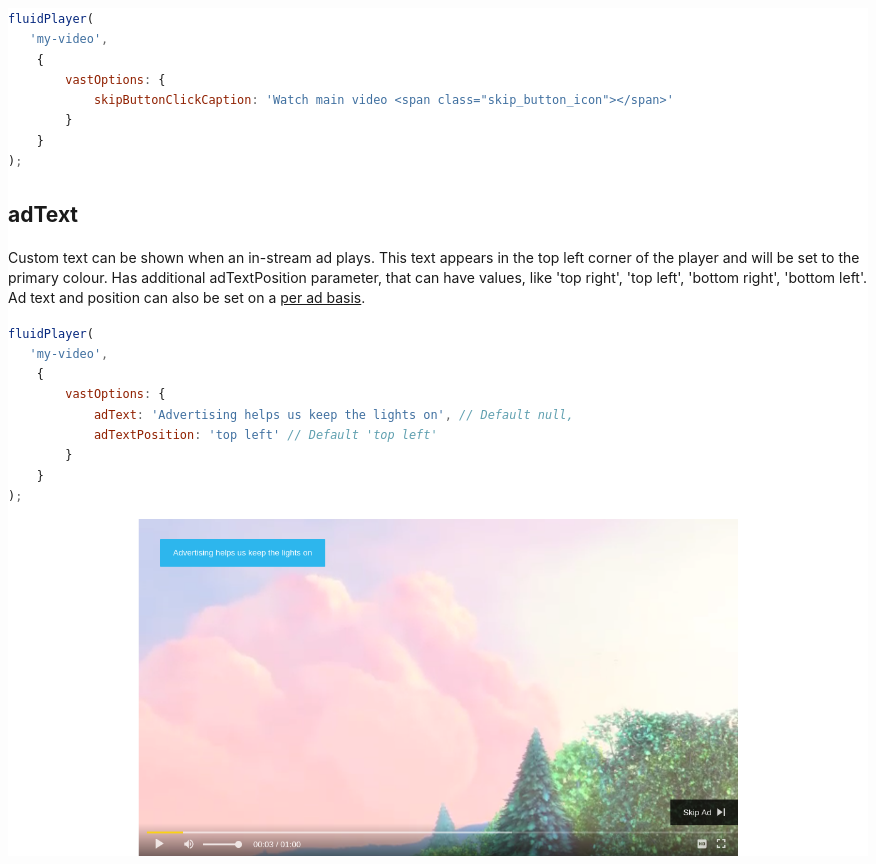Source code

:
 ```javascript
fluidPlayer(
   'my-video',
    {
        vastOptions: {
            skipButtonClickCaption: 'Watch main video <span class="skip_button_icon"></span>'
        }
    }
);
```

## adText
Custom text can be shown when an in-stream ad plays. This text appears in the top left corner of the player and will be set to the primary colour.
Has additional adTextPosition parameter, that can have values, like 'top right', 'top left', 'bottom right', 'bottom left'.
Ad text and position can also be set on a [per ad basis](#adlist).

```javascript
fluidPlayer(
   'my-video',
    {
        vastOptions: {
            adText: 'Advertising helps us keep the lights on', // Default null,
            adTextPosition: 'top left' // Default 'top left'
        }
    }
);
```

<img src="screenshots/adText.png" style="width:600px;margin:auto;display:flex;">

=== Activity ===
Restate, word for word, all of the material above, leaving out the images.

=== Reply to the task ===
Source code

:
 ```javascript
fluidPlayer(
   'my-video',
    {
        vastOptions: {
            skipButtonClickCaption: 'Watch main video <span class="skip_button_icon"></span>'
        }
    }
);
```

## adText
Custom text can be shown when an in-stream ad plays. This text appears in the top left corner of the player and will be set to the primary colour.
Has additional adTextPosition parameter, that can have values, like 'top right', 'top left', 'bottom right', 'bottom left'.
Ad text and position can also be set on a [per ad basis](#adlist).

```javascript
fluidPlayer(
   'my-video',
    {
        vastOptions: {
            adText: 'Advertising helps us keep the lights on', // Default null,
            adTextPosition: 'top left' // Default 'top left'
        }
    }
);
```

<img src="screenshots/adText.png" style="width:600px;margin:auto;display:flex;">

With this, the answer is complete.